*Task prompt*
In the records below, how many lines hold the word "size"? Give only the number.

*Records shown*
• • • • • • •

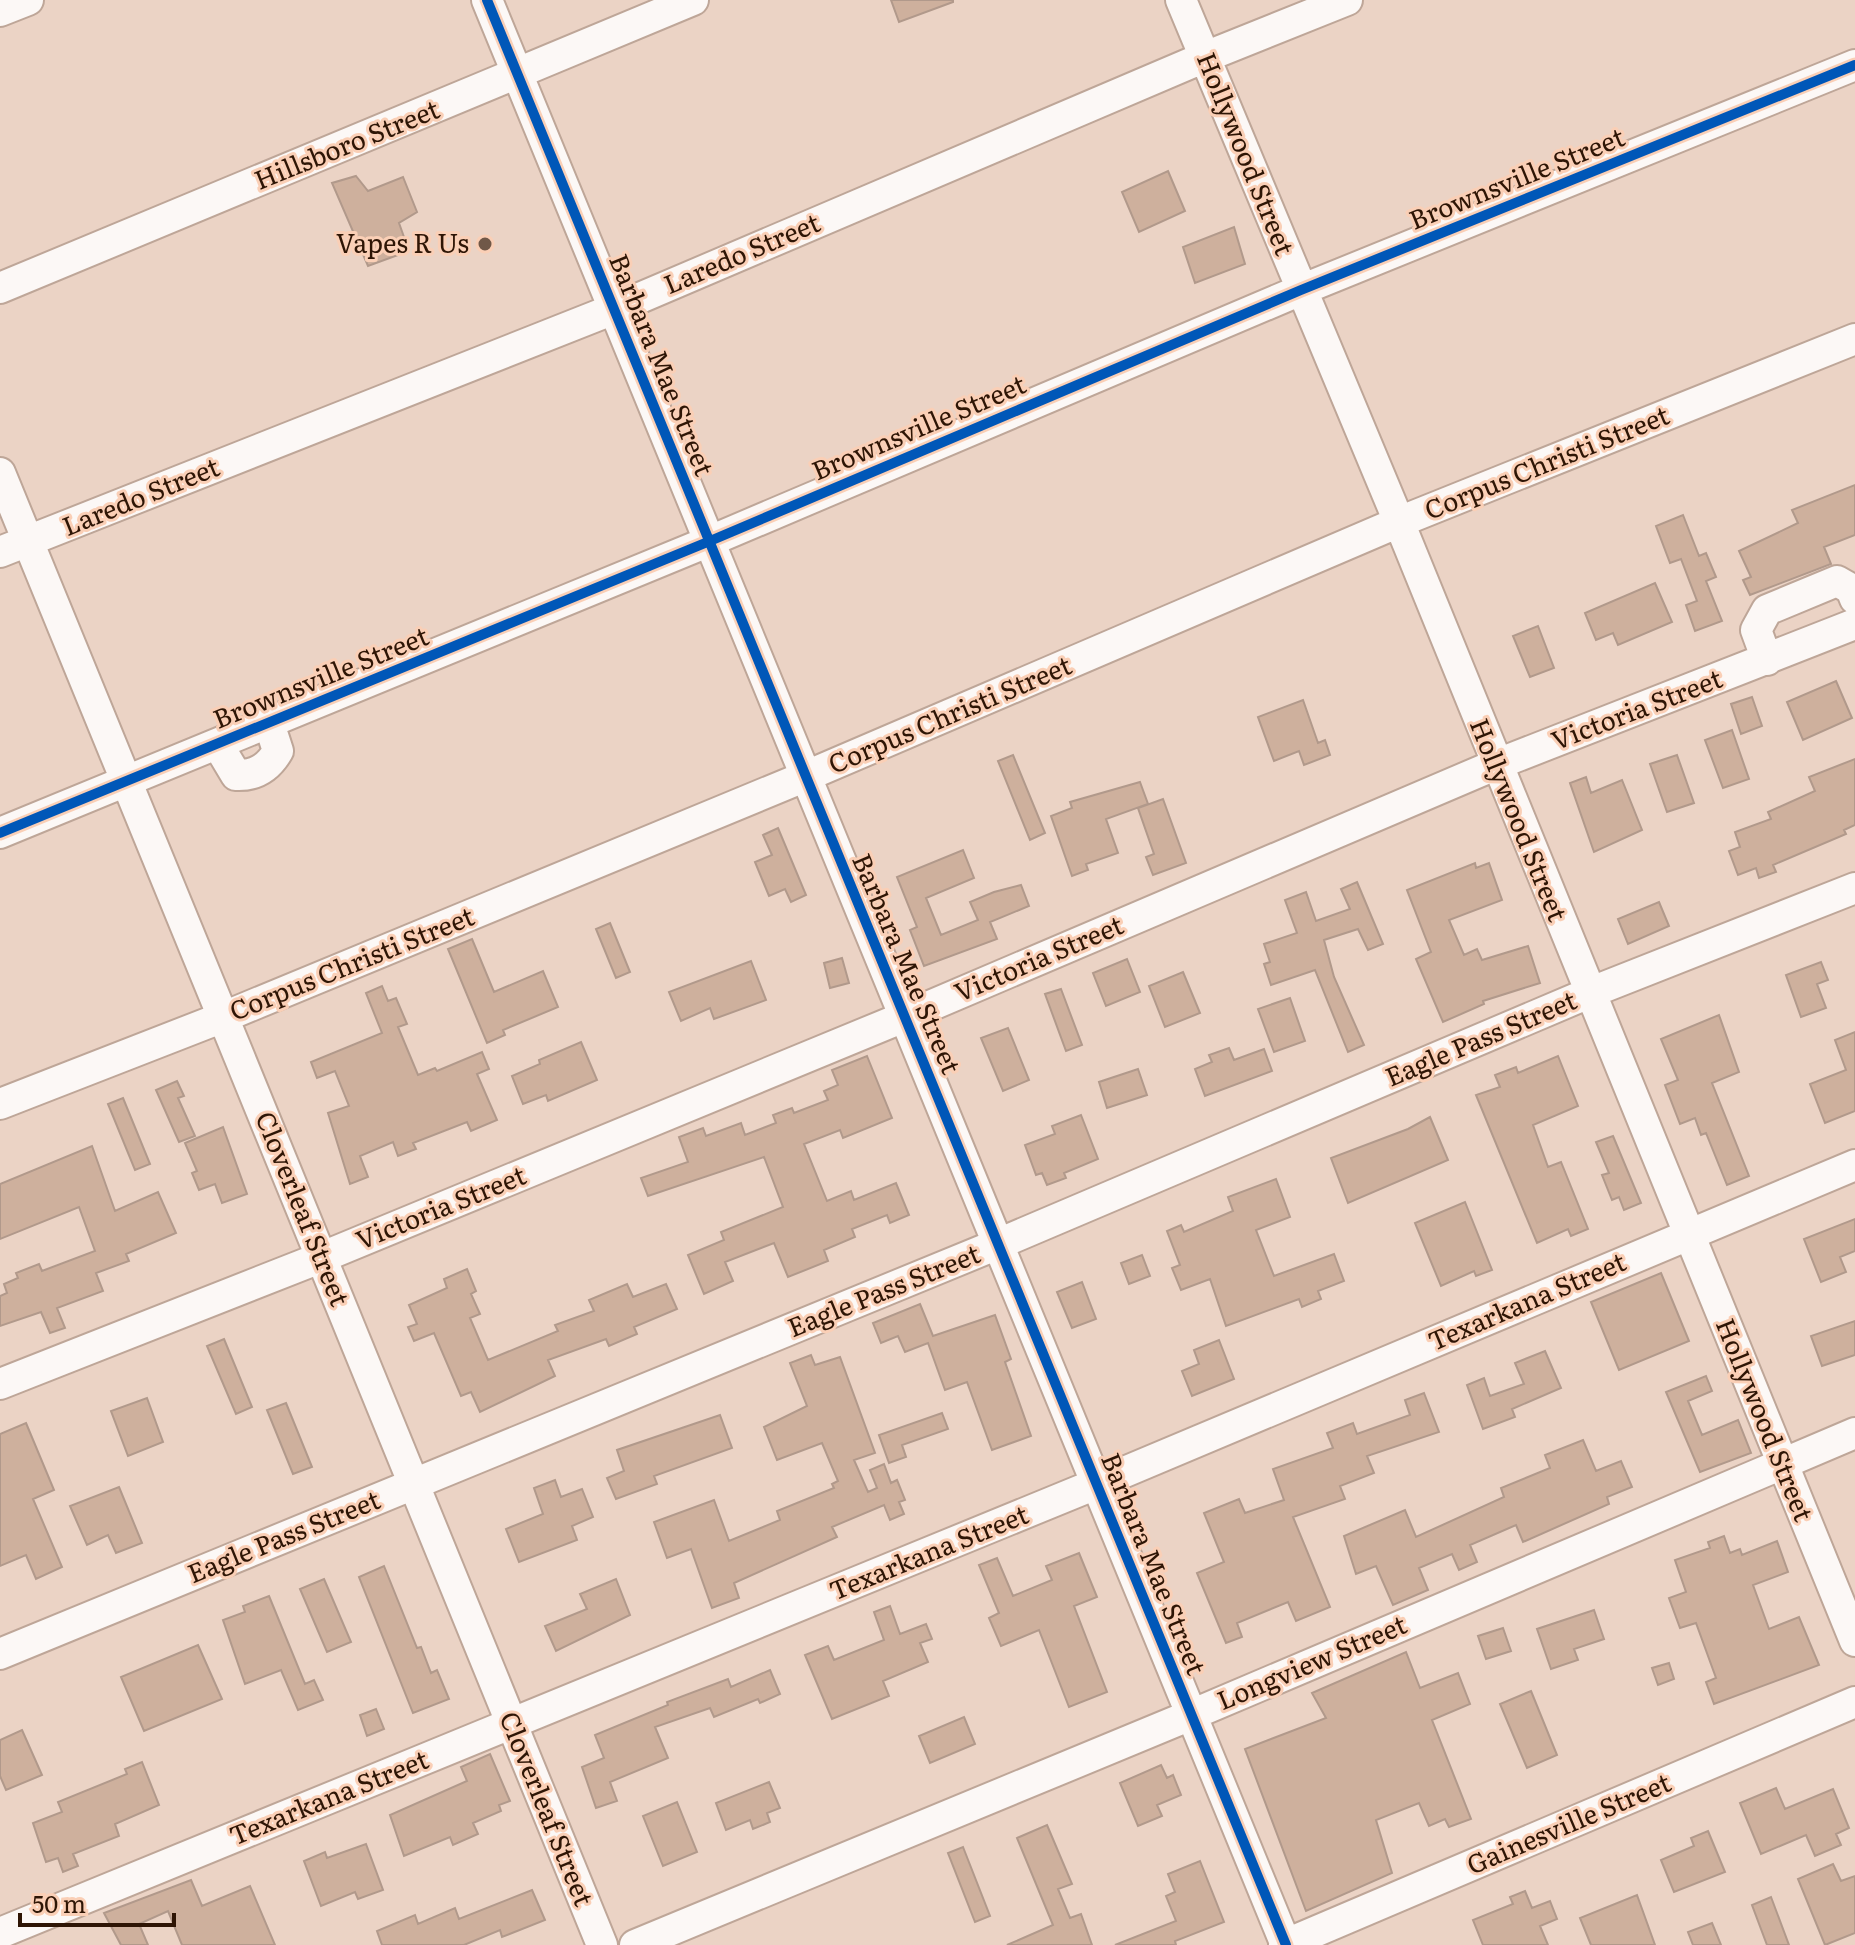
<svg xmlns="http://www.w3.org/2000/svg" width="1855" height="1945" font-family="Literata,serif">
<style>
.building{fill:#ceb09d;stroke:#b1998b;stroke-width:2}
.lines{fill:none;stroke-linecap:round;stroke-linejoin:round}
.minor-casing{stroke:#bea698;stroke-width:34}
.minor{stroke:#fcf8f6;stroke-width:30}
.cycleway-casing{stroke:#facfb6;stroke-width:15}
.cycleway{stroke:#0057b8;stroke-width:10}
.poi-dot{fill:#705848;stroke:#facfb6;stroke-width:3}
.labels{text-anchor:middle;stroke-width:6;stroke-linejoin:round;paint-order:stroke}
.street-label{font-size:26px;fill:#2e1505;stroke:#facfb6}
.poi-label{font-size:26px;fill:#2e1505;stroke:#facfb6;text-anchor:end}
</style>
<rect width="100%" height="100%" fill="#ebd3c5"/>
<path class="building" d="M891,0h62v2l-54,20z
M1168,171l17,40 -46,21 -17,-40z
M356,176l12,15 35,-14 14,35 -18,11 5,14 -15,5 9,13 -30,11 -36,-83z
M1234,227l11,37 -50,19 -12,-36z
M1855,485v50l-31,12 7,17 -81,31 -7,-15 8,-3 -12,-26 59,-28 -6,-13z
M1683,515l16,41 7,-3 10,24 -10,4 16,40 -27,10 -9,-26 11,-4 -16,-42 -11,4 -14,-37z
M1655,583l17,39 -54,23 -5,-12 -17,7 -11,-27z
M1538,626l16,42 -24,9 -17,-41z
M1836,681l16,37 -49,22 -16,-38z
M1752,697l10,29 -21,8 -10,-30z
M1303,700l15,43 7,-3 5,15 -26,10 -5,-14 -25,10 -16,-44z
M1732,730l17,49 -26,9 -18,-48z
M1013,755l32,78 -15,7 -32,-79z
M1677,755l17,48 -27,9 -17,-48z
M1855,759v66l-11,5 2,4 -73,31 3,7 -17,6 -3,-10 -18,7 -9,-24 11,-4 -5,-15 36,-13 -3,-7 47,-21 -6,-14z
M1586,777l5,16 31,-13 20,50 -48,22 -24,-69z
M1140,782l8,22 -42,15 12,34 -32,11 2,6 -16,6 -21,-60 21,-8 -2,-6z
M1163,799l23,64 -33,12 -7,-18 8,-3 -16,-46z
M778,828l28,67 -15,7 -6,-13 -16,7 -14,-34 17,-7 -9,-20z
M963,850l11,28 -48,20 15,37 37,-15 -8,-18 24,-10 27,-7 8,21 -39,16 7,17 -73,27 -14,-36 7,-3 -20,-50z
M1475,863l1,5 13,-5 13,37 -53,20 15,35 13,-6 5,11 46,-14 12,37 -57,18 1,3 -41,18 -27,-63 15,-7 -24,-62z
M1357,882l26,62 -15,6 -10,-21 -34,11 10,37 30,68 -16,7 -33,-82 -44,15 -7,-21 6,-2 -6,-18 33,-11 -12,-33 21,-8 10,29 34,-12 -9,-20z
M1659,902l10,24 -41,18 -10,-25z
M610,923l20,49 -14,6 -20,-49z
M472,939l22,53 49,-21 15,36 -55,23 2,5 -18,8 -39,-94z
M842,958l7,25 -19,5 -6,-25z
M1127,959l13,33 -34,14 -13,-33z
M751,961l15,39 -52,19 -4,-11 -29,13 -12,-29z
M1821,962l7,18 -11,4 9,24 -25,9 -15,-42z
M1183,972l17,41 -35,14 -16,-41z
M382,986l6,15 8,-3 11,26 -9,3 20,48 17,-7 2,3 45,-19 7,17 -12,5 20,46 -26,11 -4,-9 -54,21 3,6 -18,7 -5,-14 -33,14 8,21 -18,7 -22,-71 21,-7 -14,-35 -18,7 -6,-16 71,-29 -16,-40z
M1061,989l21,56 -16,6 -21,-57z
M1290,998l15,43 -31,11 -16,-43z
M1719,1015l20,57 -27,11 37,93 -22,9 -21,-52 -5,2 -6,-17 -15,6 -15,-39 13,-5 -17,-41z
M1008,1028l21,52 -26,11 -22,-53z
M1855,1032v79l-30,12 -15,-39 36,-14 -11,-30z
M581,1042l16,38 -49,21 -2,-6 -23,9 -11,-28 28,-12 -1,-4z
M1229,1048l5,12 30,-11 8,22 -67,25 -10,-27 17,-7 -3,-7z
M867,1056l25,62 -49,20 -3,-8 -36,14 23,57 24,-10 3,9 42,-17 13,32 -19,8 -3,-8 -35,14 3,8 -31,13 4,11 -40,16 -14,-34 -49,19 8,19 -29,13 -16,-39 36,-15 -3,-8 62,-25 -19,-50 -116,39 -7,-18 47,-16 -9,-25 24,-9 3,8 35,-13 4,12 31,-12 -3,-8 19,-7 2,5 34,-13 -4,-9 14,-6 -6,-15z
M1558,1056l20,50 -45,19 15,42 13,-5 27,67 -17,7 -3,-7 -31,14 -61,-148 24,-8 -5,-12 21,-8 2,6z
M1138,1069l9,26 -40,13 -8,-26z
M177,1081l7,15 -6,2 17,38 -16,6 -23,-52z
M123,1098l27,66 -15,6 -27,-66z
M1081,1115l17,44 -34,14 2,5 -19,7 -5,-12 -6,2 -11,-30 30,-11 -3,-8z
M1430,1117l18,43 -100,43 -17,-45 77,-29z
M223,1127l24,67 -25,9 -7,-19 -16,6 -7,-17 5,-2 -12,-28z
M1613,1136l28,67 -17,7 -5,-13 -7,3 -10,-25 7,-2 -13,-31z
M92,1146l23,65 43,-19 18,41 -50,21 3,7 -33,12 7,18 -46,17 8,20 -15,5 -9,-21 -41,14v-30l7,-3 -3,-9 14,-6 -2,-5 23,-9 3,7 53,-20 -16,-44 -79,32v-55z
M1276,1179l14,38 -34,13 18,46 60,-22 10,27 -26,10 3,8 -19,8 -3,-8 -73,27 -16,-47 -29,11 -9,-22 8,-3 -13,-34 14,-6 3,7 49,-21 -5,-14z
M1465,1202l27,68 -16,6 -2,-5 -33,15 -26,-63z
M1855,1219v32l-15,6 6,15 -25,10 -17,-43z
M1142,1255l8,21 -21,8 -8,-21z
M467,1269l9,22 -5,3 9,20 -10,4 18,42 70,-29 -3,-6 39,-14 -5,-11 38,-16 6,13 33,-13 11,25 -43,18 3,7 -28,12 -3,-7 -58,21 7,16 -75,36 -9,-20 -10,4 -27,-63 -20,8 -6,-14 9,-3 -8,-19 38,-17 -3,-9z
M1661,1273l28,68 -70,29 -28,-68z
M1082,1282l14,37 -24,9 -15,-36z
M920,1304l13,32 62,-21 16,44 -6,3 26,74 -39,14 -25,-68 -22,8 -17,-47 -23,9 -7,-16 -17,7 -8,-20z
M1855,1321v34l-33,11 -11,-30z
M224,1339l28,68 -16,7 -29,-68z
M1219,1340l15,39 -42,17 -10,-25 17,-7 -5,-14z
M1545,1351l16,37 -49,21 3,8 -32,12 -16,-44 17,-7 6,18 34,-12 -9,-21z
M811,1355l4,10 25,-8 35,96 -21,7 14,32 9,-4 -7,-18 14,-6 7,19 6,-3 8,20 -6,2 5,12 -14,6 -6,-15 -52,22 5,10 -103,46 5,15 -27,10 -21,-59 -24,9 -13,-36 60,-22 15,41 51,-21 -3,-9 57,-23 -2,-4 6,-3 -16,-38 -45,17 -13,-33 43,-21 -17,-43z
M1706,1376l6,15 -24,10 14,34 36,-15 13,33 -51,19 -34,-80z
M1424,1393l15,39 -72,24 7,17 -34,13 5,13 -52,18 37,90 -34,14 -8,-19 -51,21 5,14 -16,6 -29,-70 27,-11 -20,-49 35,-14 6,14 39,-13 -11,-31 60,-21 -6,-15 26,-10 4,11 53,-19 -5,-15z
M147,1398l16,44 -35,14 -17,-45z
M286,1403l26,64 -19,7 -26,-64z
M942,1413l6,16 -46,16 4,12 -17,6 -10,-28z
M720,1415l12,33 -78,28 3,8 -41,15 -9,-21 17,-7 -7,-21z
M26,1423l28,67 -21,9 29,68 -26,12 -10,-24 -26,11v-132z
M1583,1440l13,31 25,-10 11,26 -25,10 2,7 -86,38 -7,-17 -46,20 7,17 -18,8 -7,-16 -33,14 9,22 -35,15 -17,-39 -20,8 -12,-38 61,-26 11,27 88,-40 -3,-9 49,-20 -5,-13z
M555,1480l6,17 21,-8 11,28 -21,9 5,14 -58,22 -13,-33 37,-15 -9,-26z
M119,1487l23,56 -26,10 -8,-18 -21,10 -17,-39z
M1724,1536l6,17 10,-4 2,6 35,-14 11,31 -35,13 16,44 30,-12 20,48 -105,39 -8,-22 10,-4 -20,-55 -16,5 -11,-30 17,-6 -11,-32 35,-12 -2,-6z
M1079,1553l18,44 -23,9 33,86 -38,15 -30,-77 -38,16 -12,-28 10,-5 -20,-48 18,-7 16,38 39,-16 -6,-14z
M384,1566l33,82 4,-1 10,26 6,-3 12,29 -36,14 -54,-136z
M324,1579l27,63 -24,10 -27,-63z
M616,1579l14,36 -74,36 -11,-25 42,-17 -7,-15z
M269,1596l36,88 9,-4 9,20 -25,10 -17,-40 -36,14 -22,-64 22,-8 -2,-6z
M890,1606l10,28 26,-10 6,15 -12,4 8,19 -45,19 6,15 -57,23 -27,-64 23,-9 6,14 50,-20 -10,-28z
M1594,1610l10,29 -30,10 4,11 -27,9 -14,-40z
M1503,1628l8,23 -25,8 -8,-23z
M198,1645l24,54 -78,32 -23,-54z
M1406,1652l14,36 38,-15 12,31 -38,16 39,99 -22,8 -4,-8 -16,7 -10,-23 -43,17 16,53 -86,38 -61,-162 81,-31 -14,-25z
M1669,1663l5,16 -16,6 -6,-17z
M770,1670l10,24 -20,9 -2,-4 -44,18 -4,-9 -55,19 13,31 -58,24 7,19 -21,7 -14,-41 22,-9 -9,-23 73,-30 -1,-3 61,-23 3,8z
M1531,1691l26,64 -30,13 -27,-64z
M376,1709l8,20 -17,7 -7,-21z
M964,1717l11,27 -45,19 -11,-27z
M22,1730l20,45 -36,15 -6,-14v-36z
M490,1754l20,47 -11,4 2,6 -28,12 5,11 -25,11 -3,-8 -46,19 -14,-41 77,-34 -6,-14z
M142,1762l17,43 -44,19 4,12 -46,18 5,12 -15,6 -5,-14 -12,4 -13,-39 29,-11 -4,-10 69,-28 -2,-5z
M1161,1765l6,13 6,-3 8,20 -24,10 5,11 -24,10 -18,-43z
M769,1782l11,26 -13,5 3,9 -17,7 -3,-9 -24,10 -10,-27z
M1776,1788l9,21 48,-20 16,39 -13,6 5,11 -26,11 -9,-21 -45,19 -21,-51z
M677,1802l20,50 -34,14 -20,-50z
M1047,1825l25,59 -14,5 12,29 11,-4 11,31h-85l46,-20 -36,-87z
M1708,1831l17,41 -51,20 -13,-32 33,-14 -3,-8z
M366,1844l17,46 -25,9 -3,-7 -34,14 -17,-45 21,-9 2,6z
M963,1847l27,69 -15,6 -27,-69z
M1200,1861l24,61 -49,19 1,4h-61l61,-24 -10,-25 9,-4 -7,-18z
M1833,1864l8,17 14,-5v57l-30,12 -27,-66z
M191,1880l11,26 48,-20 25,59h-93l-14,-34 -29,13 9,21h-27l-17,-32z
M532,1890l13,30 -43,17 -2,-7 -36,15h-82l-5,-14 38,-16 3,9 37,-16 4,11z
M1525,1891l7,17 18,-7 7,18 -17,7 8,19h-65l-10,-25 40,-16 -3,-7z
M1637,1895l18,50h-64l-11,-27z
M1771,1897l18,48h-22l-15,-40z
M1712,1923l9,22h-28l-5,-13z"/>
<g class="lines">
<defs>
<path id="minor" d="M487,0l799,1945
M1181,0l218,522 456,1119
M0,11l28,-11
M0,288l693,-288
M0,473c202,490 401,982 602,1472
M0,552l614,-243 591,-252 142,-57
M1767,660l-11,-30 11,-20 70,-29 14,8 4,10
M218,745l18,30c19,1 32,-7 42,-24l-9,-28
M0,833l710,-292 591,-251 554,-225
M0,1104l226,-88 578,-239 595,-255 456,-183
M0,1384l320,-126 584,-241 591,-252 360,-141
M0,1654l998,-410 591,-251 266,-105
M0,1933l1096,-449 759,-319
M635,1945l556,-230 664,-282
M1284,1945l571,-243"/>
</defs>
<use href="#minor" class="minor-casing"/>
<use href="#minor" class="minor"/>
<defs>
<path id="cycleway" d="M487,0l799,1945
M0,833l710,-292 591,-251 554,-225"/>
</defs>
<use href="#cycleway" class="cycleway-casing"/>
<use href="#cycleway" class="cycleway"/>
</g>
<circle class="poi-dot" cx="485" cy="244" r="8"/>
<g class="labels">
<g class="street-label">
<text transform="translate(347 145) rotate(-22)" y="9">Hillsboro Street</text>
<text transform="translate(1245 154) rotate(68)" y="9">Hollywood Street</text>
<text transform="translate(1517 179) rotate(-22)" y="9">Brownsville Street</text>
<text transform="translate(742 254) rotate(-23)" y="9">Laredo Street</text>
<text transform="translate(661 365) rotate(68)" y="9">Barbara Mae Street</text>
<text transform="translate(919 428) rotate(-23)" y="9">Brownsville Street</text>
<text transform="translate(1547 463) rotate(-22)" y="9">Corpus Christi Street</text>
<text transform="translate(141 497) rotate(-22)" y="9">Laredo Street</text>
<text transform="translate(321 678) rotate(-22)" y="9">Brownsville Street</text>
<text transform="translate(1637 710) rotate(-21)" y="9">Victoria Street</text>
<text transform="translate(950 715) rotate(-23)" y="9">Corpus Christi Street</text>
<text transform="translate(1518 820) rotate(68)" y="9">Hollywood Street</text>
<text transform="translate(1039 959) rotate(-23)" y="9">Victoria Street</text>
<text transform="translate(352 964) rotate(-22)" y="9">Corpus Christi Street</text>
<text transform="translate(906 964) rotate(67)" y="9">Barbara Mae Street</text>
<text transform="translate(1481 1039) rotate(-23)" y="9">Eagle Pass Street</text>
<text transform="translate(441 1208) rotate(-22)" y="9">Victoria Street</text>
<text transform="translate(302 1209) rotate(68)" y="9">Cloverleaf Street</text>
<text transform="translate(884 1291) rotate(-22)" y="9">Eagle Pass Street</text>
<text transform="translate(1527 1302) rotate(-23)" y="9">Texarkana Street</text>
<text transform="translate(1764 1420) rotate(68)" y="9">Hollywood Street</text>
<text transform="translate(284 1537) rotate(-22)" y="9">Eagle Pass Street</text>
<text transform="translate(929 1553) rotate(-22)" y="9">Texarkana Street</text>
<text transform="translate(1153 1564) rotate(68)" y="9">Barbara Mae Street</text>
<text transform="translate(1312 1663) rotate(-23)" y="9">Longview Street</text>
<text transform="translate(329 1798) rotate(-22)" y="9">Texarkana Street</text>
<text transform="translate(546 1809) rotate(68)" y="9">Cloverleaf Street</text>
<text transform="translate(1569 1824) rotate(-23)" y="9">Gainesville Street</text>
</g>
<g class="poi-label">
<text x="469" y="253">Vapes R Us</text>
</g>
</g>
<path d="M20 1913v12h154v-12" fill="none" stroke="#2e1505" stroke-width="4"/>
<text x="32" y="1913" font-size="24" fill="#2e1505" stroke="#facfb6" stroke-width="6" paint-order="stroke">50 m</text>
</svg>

• • • • • • •

*Expected answer*
3